**Text**

+--

Everything else--primitive types, classes, named structs, functions
names, and expressions that evaluate to something with of one of
those--all work fine.
The parser gotchas I assume could be fixed, but I don't see a way to fix
the name mangling for enums and anonymous structs--they're created in
the compiler using information not available to GDB, and they're not
included in the resultant binary or debuginfo. So the question is
whether it's worth pursuing this patch or not. I'll let you folks in
GDB land decide that.
The patch as it currently exists includes, in addition to the changes to
the code, a testcase generator that produces a .exp fragment containing
a lot of tests like
gdb_test "p typeid(int).__name" "i.*"
where the expected value is that returned by the libstdc++ typeid().
This not only guarantees that whatever the patch typeid() returns is
identical to the "official" stuff from libstdc++, it also makes the
patch compiler-independent. (I don't know if that's an objective or
not, but what the "real" typeid() returns is
compiler-implementation-dependent and the testcase generator allows an
implementation-dependent testcase to be built.)
There's more work that could be done, but I'm holding off on that until
I know people want the patch. The type_info struct includes a "char *
__name" member containing the type name, but that's protected--the
official way to read it is with the "name()" method. I've started
working on a mechanism that will provide that method, as well as a few
other methods and operators like "__is_function_p" and "operator==", but
that's going to take some more tinkering to make it work.
Let me know if, given the limitations, this thing is worth pursuing.

+--

**Provided data**
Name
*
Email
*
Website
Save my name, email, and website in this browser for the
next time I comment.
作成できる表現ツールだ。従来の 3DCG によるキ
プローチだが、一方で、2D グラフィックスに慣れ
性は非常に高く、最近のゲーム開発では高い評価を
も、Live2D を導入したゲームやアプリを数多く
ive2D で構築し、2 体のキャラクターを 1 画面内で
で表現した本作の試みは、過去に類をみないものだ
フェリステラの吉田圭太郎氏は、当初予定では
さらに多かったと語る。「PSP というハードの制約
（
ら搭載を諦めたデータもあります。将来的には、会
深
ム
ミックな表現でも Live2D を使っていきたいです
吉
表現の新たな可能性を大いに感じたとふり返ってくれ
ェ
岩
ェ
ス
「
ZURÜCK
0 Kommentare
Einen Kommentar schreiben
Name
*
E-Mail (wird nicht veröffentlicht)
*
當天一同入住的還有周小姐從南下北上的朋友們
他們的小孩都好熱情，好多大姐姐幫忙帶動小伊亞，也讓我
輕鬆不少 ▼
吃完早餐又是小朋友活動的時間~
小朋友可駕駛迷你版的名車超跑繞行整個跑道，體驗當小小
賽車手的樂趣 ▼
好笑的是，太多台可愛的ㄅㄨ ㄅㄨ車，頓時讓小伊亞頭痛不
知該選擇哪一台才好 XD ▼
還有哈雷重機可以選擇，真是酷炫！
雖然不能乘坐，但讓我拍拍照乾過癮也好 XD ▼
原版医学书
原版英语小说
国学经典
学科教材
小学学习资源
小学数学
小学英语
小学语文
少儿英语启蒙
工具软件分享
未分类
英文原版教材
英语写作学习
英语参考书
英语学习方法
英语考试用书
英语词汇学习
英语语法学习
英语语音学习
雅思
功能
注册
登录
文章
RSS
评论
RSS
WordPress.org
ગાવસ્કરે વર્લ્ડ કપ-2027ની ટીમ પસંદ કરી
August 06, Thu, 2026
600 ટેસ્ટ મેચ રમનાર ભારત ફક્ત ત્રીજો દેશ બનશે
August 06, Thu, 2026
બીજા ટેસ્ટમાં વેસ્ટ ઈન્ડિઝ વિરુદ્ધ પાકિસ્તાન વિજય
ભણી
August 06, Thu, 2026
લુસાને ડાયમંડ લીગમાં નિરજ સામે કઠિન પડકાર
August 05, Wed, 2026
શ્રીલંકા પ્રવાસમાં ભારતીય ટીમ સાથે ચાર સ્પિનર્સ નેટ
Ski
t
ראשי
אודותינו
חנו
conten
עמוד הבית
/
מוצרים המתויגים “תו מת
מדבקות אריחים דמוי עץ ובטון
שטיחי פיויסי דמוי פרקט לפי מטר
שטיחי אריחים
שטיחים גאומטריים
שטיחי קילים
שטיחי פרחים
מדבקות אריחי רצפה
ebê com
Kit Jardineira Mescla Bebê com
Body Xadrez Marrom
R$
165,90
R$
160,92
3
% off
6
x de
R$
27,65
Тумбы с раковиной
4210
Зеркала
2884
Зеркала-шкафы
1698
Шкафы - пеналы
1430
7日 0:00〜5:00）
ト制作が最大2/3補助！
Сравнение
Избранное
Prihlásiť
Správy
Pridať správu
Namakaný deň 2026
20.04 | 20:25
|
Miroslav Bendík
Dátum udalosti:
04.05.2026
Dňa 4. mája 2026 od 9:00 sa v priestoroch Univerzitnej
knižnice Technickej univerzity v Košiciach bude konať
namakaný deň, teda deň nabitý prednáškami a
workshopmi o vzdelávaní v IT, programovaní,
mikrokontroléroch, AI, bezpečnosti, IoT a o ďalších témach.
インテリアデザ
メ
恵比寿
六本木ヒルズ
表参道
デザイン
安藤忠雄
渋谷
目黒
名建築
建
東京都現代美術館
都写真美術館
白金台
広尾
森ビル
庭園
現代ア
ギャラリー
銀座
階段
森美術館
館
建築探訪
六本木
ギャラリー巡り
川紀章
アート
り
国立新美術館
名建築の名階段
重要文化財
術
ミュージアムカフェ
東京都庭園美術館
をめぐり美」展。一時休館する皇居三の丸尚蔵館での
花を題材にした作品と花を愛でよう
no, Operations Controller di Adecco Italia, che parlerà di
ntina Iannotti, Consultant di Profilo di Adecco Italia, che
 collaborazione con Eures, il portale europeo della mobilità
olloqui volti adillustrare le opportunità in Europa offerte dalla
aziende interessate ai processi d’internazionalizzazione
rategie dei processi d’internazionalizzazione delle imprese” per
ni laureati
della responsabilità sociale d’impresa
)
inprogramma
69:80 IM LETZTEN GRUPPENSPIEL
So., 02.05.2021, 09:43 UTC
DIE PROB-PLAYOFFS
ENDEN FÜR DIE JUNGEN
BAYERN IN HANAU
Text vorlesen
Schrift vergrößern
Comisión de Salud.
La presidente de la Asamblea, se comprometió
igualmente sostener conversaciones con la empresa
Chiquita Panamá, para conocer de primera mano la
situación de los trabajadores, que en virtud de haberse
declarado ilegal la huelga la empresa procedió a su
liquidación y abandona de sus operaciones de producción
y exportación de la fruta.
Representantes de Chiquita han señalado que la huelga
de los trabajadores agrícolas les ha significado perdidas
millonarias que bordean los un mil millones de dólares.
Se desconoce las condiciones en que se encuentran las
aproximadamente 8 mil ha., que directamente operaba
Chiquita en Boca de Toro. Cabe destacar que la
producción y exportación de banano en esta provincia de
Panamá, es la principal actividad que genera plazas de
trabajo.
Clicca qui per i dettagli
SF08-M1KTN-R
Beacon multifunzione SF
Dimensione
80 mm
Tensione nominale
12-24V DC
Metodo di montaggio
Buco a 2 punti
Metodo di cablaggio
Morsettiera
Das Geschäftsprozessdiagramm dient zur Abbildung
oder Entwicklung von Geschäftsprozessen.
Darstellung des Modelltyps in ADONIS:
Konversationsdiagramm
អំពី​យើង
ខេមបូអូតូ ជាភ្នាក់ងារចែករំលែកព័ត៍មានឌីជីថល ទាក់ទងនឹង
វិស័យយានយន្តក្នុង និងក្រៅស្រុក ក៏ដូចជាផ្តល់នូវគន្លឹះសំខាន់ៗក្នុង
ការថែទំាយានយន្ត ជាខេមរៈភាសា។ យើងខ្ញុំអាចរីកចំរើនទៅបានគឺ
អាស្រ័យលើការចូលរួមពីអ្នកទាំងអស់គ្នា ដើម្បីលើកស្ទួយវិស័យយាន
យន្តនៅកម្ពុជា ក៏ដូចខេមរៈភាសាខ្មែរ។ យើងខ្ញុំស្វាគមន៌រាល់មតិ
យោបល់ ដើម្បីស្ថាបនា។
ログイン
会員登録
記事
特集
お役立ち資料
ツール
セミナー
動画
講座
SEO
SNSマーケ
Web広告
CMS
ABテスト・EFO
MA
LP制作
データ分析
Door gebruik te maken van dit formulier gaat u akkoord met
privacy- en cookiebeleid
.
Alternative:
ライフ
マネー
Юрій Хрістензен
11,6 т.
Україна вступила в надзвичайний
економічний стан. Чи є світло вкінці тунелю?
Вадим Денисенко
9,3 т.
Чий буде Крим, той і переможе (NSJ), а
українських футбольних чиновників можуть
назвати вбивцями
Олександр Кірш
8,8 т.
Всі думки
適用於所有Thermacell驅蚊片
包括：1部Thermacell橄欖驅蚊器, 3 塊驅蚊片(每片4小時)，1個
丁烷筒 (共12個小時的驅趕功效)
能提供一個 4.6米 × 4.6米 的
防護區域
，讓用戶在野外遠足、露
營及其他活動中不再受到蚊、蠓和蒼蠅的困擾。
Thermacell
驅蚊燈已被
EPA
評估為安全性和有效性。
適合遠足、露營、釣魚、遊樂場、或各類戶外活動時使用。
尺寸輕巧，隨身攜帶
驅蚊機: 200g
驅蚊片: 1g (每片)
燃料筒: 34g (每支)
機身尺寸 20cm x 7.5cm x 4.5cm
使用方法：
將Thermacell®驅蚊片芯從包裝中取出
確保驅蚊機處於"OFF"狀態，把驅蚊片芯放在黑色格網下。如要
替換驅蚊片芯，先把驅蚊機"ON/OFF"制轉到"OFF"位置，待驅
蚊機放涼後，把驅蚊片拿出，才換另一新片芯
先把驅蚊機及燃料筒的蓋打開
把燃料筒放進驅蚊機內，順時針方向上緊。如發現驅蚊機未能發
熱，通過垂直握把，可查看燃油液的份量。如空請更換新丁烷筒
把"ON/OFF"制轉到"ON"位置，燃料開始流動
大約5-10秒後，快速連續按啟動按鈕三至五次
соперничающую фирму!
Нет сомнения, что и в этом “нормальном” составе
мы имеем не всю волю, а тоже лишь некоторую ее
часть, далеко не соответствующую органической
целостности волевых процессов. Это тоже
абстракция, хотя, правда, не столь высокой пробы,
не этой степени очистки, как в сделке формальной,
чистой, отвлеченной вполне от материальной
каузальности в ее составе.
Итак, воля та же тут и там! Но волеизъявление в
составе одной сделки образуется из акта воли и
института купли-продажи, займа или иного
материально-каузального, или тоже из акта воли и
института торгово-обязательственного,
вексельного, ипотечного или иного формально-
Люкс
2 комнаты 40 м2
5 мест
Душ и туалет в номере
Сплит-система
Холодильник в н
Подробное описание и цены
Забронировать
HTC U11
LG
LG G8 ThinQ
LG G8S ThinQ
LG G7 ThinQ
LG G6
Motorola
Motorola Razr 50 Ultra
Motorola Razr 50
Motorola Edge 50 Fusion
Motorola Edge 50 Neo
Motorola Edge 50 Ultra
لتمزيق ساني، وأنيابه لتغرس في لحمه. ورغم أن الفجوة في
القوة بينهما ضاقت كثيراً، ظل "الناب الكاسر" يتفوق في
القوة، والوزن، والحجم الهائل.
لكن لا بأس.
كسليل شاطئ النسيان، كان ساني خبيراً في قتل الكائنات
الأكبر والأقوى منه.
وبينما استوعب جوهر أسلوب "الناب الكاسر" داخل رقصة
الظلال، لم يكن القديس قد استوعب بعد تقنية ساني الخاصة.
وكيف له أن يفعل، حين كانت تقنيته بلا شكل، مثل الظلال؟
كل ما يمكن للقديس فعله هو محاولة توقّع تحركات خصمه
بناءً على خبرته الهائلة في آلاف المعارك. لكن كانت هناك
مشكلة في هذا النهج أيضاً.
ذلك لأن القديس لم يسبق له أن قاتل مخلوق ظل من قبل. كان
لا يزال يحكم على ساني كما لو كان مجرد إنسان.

+--

**What to do**
(A) Can you restate the GDB typeid patch text from "This not only" up to and including "to be built.)", swapping "testcase generator" for "test generator"?
(B) Answer these about the GDB typeid patch text:
(i) Which typeid() supplies the expected value in the generated tests?
(ii) For which two kinds of types does the writer see no way to fix the name mangling?
(iii) What is the official way to read the type name held in the type_info struct?
(C) Which methods and operators does the GDB typeid patch text say the writer's new mechanism will provide?
The records have no connection to the GDB typeid patch text.

**Results in order**
(A)
This not only guarantees that whatever the patch typeid() returns is
identical to the "official" stuff from libstdc++, it also makes the
patch compiler-independent. (I don't know if that's an objective or
not, but what the "real" typeid() returns is
compiler-implementation-dependent and the test generator allows an
implementation-dependent testcase to be built.)

(B)
(i) The typeid() from libstdc++.
(ii) Enums and anonymous structs.
(iii) With the "name()" method.

(C) name(), __is_function_p, operator==